Democrats have placed renewed pressure on U.S. multinational food and drink giant PepsiCo to explain its pricing strategy amid ongoing concerns about the rate of inflation in the first months of Donald Trump’s presidency.
The New York-based corporation was sued by the U.S. Federal Trade Commission (FTC) on January 17 this year, the final trading day of Joe Biden’s tenure in the White House. The commission accused the corporation of “rigging soft drink competition” by allegedly giving an unnamed big-box retailer a more favorable pricing deal than its rivals.
Now, Senators Elizabeth Warren of Massachusetts, Cory Booker of New Jersey, and New York Representative Jerry Nadler have written to the company demanding an explanation regarding alleged disparities in the prices it charges bigger chains versus smaller retailers. They have given PepsiCo a May 25 deadline to respond.
“Pepsi’s actions may have harmed local mom-and-pop stores’ ability to compete against big-box grocery chains, leading to higher prices and fewer options for consumers,” the trio writes in their letter, according to a copy seen by NBC News.
The Independent has contacted PepsiCo for comment.
Warren, Booker, and Nadler’s action revives their party’s concern that price-gouging is the root cause of inflation. They see corporate greed and anti-competitive practices as a key reason consumers face high prices. At the same time, Republicans regard the problem as macroeconomic, preferring to go after foreign trading partners rather than domestic businesses.
The Biden-era FTC’s late lawsuit against PepsiCo was attacked at the time by Andrew Ferguson, its then commissioner and now chairman, who said he saw it as a “cynical attempt to tie the hands of the incoming Trump administration,” “partisan politics, pure and simple” and based on “little more than a hunch.”

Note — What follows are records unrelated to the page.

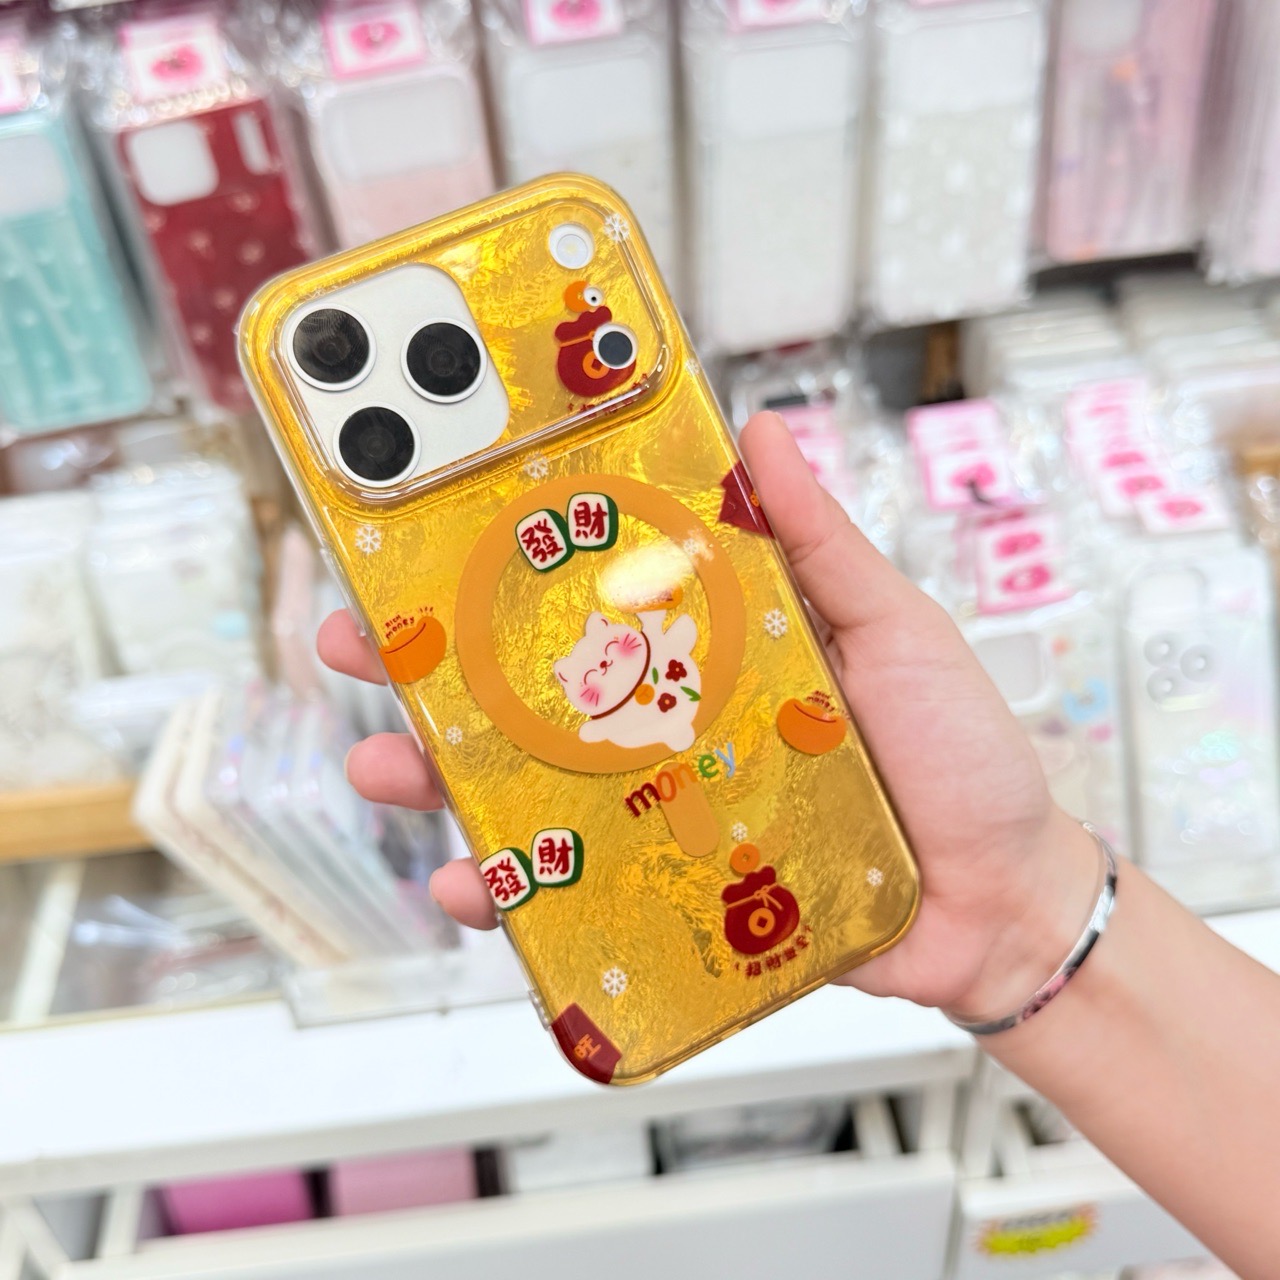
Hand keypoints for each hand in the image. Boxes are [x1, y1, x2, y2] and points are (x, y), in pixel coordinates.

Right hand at [319, 412, 1098, 1019]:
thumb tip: (763, 433)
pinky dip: (512, 892)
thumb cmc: (959, 754)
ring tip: (384, 764)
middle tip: (354, 640)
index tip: (425, 531)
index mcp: (711, 645)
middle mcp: (670, 721)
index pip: (590, 593)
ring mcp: (661, 808)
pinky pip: (572, 890)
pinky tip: (470, 884)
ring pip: (527, 787)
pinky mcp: (669, 888)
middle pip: (530, 688)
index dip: (505, 562)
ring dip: (441, 776)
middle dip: (430, 665)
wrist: (998, 901)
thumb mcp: (893, 629)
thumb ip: (821, 544)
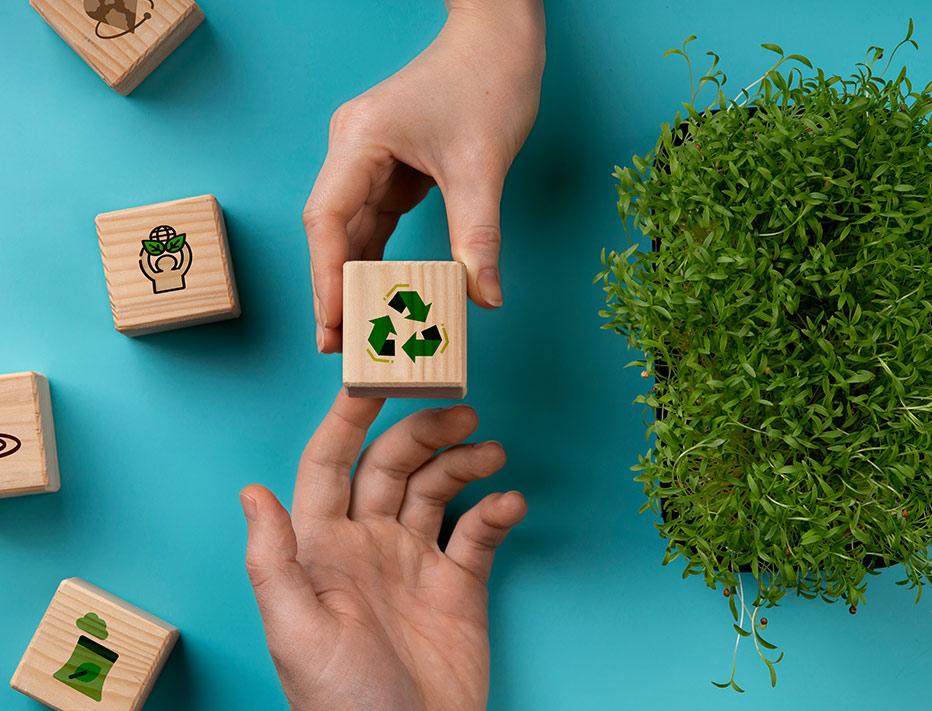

“It is the single most brazen assertion of raw political power I have witnessed during my time as a commissioner,” Ferguson added.

PepsiCo likewise argued the lawsuit was “partisan.” In a January statement, it said its “practices are in line with industry norms, and we do not favor certain customers by offering discounts or promotional support to some customers and not others.”
Like many other businesses, the multinational—which counts Frito-Lay, Tropicana, Quaker Oats, and Gatorade among its well-known brands—recently warned that President Trump’s trade war was likely to cause turbulence that threatened to impact its profits after reporting first-quarter slides of 1 percent and 3 percent, respectively, for its food and beverage volumes in North America.
“Consumers have remained value‐conscious across brands and channels as the cumulative impacts of inflationary pressures have strained budgets and altered food shopping patterns,” executives told investors in late April, warning that further volatility was likely to force it to raise its costs.